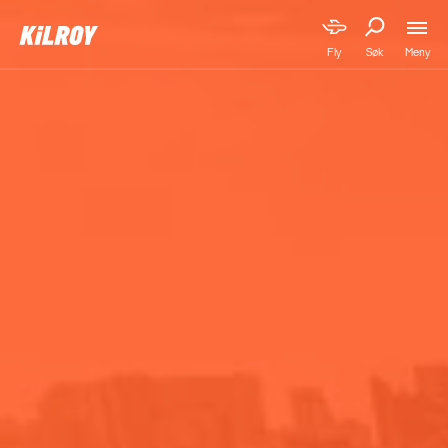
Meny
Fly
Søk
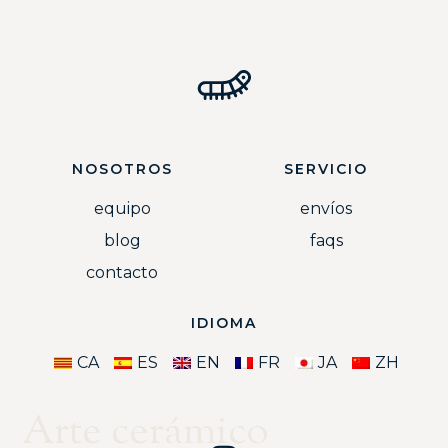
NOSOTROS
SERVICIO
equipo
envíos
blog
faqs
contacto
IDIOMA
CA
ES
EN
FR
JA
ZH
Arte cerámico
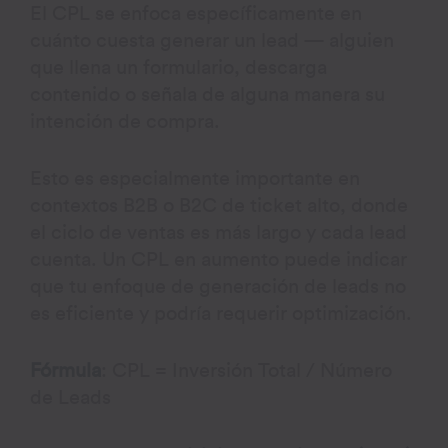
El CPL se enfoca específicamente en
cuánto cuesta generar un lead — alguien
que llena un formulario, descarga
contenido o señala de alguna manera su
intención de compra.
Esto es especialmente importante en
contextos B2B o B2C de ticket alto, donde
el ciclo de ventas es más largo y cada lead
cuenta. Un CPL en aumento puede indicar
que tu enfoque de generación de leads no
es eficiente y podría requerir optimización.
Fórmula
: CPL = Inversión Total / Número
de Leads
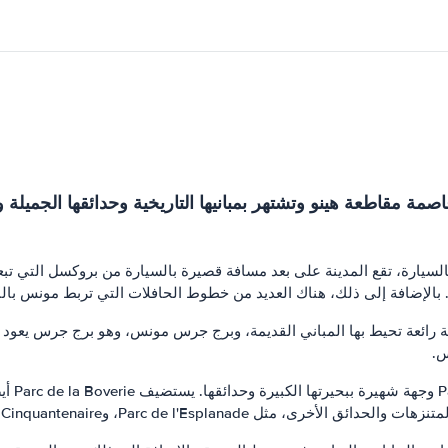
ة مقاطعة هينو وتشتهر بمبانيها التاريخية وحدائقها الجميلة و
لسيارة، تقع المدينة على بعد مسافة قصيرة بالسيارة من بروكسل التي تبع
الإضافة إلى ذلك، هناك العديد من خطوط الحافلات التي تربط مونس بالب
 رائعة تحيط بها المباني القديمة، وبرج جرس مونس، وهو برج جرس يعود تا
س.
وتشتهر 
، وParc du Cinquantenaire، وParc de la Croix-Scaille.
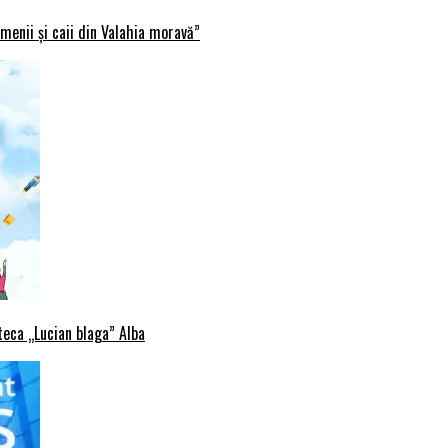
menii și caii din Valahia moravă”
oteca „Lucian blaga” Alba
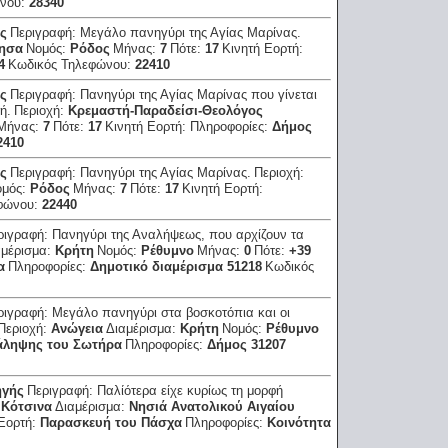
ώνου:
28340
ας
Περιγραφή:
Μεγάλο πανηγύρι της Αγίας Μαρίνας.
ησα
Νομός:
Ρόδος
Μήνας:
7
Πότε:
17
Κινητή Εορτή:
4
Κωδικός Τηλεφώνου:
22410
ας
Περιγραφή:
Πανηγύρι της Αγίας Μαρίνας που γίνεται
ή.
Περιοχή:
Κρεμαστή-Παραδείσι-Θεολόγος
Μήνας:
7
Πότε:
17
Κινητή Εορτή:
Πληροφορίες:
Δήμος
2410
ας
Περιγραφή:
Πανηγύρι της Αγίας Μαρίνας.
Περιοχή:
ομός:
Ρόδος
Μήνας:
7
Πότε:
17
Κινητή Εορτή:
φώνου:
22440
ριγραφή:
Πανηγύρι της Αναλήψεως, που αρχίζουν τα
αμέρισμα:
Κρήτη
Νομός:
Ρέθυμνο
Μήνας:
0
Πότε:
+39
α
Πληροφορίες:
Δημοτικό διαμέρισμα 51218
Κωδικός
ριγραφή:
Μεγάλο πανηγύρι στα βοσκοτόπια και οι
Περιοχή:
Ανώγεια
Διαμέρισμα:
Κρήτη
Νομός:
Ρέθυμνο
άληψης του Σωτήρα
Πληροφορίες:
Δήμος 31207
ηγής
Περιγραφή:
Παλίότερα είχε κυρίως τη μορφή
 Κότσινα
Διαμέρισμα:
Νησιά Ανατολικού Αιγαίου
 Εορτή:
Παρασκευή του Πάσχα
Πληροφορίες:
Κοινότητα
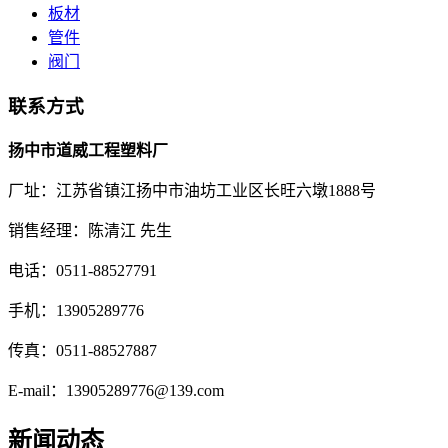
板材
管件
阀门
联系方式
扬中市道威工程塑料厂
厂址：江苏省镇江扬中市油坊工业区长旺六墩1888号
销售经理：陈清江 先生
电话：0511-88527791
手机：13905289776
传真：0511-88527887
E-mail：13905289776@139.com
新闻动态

++++++++

• [Exercise details]: No picture belongs in the answer, but every word of the records above does, exactly as given.

• [Answer to this problem]:
Meny
Fly
Søk
NOSOTROS
SERVICIO
equipo
envíos
blog
faqs
contacto
IDIOMA
CA
ES
EN
FR
JA
ZH
Arte cerámico
El CPL se enfoca específicamente en
cuánto cuesta generar un lead — alguien
que llena un formulario, descarga
contenido o señala de alguna manera su
intención de compra.
Esto es especialmente importante en
contextos B2B o B2C de ticket alto, donde
el ciclo de ventas es más largo y cada lead
cuenta. Un CPL en aumento puede indicar
que tu enfoque de generación de leads no
es eficiente y podría requerir optimización.
Fórmula
: CPL = Inversión Total / Número
de Leads
ة مقاطعة هينو وتشتهر بمبانيها التاريخية وحدائقها الجميلة و
لسيارة، تقع المدينة على بعد مسافة قصيرة بالسيارة من بروكسل التي تبع
الإضافة إلى ذلك، هناك العديد من خطوط الحافلات التي تربط مونس بالب
 رائعة تحيط بها المباني القديمة، وبرج جرس مونس، وهو برج جرس يعود تا
س.
وتشتهر 
، وParc du Cinquantenaire، وParc de la Croix-Scaille.
menii și caii din Valahia moravă”
oteca „Lucian blaga” Alba
ώνου:
28340
ας
Περιγραφή:
Μεγάλο πανηγύρι της Αγίας Μαρίνας.
ησα
Νομός:
Ρόδος
Μήνας:
7
Πότε:
17
Κινητή Εορτή:
4
Κωδικός Τηλεφώνου:
22410
ας
Περιγραφή:
Πανηγύρι της Αγίας Μαρίνας που γίνεται
ή.
Περιοχή:
Κρεμαστή-Παραδείσι-Θεολόγος
Μήνας:
7
Πότε:
17
Κινητή Εορτή:
Πληροφορίες:
Δήμος
2410
ας
Περιγραφή:
Πανηγύρι της Αγίας Μαρίνας.
Περιοχή:
ομός:
Ρόδος
Μήνας:
7
Πότε:
17
Κινητή Εορτή:
φώνου:
22440
ριγραφή:
Πανηγύρι της Αναλήψεως, που αρχίζουν τα
αμέρισμα:
Κρήτη
Νομός:
Ρέθυμνο
Μήνας:
0
Πότε:
+39
α
Πληροφορίες:
Δημοτικό διαμέρισμα 51218
Κωδικός
ριγραφή:
Μεγάλο πανηγύρι στα βοσκοτόπια και οι
Περιοχή:
Ανώγεια
Διαμέρισμα:
Κρήτη
Νομός:
Ρέθυμνο
άληψης του Σωτήρα
Πληροφορίες:
Δήμος 31207
ηγής
Περιγραφή:
Παλίότερα είχε κυρίως τη μορφή
 Κότσινα
Διαμέρισμα:
Νησιά Ανατολικού Αιγαίου
 Εορτή:
Παρασκευή του Πάσχα
Πληροφορίες:
Κοινότητα
板材
管件
阀门
联系方式
扬中市道威工程塑料厂
厂址：江苏省镇江扬中市油坊工业区长旺六墩1888号
销售经理：陈清江 先生
电话：0511-88527791
手机：13905289776
传真：0511-88527887
E-mail：13905289776@139.com
新闻动态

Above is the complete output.